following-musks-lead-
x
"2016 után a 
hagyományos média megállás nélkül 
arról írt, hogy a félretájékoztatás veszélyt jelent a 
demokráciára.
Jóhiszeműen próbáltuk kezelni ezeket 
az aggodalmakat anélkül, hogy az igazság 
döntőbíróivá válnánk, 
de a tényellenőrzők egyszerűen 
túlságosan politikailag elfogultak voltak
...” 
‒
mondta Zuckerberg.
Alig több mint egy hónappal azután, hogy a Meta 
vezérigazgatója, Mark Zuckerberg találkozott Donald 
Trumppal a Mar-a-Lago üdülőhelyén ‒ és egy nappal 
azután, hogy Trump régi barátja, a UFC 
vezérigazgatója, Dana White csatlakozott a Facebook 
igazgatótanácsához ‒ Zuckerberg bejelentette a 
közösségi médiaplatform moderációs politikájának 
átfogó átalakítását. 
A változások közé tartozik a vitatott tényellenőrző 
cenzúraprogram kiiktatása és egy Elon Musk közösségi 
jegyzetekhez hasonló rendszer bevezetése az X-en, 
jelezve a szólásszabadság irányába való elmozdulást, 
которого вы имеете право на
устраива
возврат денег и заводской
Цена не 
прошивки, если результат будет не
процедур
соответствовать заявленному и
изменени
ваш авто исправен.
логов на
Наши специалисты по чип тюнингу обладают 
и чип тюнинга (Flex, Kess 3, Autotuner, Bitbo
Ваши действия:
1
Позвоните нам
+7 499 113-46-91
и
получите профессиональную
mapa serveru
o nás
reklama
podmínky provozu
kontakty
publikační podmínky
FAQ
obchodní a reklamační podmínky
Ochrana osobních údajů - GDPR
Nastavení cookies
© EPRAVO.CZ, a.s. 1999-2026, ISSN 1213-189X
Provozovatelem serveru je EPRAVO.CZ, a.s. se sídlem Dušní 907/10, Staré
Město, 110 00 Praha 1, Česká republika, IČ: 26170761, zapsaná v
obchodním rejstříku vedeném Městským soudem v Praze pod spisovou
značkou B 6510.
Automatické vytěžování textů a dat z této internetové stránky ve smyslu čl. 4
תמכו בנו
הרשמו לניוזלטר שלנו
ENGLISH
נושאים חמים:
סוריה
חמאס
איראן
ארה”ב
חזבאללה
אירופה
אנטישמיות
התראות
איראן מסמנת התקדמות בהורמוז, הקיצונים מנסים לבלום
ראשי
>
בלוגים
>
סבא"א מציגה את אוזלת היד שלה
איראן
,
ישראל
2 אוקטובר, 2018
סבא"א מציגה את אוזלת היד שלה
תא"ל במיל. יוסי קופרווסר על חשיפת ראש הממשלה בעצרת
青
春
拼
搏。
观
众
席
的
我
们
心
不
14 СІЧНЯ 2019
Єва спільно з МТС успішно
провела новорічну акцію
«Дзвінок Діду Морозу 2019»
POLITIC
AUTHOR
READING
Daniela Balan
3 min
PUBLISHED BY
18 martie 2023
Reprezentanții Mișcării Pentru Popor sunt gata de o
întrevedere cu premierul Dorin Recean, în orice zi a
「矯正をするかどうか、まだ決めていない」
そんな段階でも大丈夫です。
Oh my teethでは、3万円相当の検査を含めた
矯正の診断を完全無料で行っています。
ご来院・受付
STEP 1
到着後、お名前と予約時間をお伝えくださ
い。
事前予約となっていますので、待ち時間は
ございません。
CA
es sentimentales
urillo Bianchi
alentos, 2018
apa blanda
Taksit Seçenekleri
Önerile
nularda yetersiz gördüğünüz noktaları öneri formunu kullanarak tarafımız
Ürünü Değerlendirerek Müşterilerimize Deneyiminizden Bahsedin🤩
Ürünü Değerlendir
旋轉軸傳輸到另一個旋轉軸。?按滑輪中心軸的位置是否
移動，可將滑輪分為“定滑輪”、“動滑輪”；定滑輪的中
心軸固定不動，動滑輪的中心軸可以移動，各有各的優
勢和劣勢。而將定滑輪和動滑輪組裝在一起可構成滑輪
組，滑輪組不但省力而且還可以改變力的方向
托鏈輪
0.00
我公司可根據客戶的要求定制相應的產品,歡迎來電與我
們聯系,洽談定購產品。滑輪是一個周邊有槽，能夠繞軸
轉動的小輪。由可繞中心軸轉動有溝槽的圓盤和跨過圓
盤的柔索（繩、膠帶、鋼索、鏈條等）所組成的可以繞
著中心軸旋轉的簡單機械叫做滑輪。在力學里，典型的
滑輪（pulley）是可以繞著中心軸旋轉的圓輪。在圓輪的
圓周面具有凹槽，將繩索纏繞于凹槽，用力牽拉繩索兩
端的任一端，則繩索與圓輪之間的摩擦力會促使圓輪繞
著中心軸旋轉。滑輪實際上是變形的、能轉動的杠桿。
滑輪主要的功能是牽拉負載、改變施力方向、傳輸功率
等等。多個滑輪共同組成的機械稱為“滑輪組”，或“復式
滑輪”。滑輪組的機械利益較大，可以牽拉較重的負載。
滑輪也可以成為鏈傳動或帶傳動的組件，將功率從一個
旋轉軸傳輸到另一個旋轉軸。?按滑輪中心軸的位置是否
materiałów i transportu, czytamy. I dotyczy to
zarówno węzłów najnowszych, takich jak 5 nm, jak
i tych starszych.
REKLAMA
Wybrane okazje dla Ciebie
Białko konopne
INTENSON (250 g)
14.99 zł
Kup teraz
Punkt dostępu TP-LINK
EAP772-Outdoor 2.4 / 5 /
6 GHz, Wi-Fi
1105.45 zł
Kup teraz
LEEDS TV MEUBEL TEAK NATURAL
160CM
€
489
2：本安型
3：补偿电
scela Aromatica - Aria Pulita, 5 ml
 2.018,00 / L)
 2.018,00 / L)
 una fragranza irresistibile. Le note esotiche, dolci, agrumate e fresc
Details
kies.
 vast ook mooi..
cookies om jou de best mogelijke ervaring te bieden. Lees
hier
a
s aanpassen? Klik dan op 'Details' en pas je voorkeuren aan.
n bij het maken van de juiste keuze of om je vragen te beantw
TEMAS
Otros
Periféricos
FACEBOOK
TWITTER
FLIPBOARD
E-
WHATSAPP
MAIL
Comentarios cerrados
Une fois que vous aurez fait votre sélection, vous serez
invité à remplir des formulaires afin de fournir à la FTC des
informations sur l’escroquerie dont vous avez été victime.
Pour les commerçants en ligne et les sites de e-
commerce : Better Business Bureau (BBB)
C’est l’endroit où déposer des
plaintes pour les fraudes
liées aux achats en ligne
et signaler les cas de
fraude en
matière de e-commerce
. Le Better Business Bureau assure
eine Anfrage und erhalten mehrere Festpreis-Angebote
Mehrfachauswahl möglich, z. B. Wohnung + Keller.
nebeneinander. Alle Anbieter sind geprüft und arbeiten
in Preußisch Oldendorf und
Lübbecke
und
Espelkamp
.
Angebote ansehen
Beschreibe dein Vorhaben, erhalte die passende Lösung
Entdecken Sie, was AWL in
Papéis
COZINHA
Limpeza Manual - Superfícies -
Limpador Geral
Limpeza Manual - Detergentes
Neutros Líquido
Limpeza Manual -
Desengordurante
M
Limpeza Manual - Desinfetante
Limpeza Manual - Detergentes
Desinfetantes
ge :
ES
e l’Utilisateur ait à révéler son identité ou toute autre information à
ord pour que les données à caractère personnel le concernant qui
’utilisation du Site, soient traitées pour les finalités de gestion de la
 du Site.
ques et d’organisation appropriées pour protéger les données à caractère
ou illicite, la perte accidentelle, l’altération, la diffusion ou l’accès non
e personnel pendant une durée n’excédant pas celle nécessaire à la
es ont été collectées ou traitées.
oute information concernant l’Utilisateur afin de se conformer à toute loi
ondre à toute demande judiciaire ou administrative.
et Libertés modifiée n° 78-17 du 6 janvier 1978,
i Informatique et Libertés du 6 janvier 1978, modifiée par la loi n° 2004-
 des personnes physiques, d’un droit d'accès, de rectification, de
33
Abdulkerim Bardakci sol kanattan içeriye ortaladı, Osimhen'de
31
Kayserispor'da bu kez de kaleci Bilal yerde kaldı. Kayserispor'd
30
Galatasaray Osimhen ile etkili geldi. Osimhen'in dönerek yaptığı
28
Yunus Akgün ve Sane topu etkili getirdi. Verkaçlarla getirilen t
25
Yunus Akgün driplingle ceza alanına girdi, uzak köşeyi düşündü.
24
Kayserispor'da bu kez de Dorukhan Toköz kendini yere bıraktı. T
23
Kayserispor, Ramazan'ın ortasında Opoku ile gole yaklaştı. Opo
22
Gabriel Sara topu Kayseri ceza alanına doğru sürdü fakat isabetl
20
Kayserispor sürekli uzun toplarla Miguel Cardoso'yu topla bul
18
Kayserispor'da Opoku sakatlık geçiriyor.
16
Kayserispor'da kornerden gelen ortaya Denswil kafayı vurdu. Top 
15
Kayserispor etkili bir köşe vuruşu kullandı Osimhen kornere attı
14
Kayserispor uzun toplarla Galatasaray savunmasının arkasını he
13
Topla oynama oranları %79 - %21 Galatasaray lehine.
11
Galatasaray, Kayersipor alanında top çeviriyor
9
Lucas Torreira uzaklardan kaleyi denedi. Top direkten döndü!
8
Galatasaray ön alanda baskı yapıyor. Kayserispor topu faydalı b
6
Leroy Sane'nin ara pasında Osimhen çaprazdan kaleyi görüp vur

----

### DESCRIPTION OF THE TASK:
How many lines in this material contain the string "kaleyi"? State the number alone.

### PROBLEM SOLUTION:
2